Engineering Amorphous/Crystalline Nanoflower Heterostructures for Enhanced Electrocatalytic Acidic Water Oxidation

Abstract Efficient water electrolysis for green hydrogen production relies on the development of robust oxygen evolution reaction (OER) catalysts, particularly for acidic environments. This study introduces amorphous/crystalline Mn─Ru binary oxides nanoflowers (a/c‐Mn 0.9 Ru 0.1 O 2 ) as a promising acidic OER catalyst, synthesized via a two‐step phase engineering approach.

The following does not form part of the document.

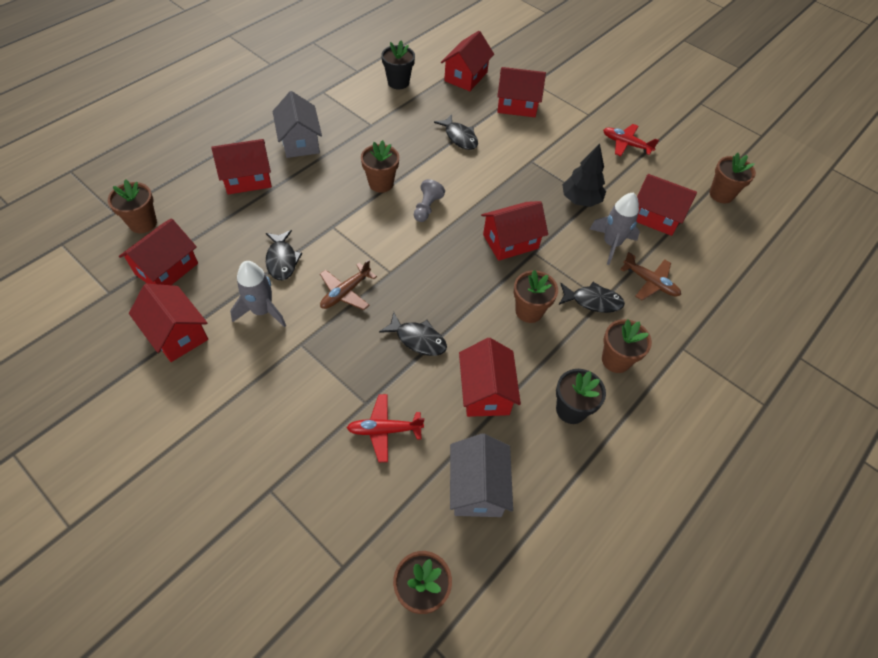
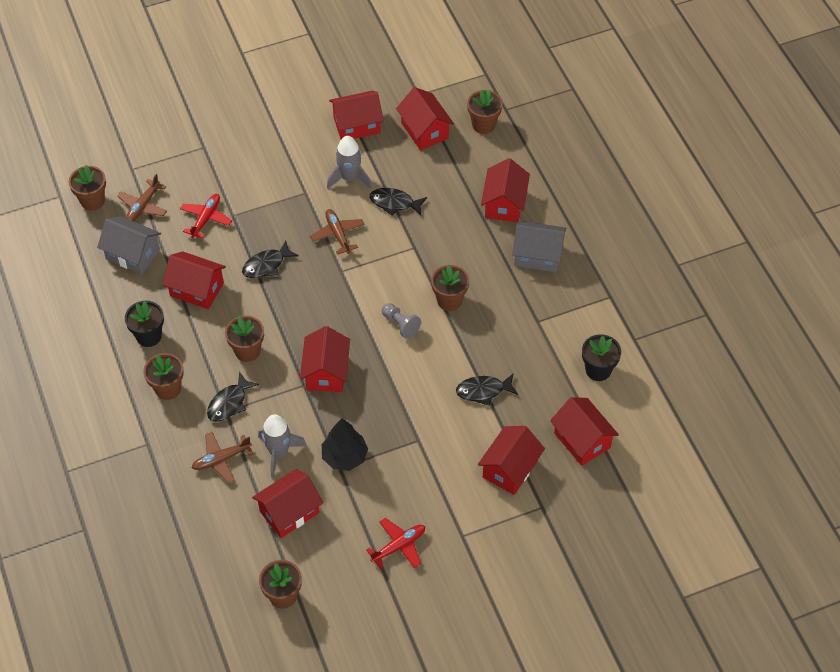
camera: 120 degrees right, 0 degrees up
none -> brown plane [117,174,167,221]

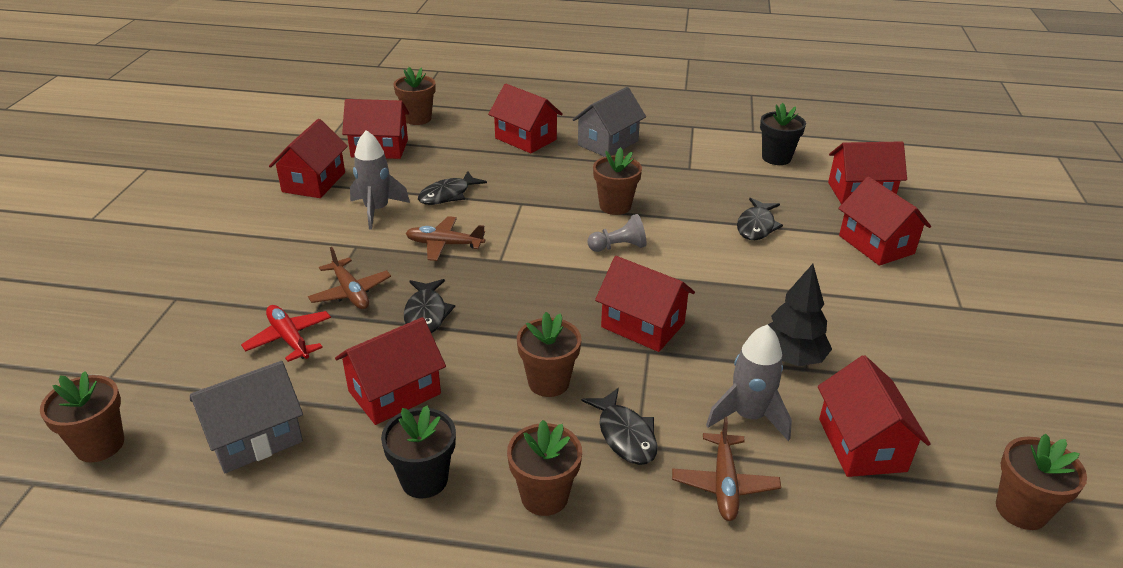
camera: 60 degrees left, 20 degrees down
brown plane [117,174,167,221] -> brown plane moved to [308,247,391,309]
red plane [366,518,425,569] -> none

The optimized a/c‐Mn 0.9 Ru 0.1 O 2 ‐200 composition exhibits exceptional OER activity, requiring a low overpotential of 168 mV to achieve a current density of 10 mA/cm 2 and demonstrating remarkable stability over 28 h. This significantly outperforms commercial RuO 2 catalysts, which require an overpotential of 320 mV at 10 mA/cm 2 and exhibit a stability of only 0.5 h under identical conditions. X‐ray absorption spectroscopy (XAS) and X‐ray photoelectron spectroscopy (XPS) analysis results reveal the formation of Mn─O─Ru linkages and an optimized d ‐band electronic structure, attributed to strong electronic coupling at the amorphous/crystalline interface. This unique architecture promotes optimal adsorption/desorption of OER intermediates, leading to enhanced catalytic performance. This study offers a novel strategy for the rational design and production of efficient acidic OER catalysts.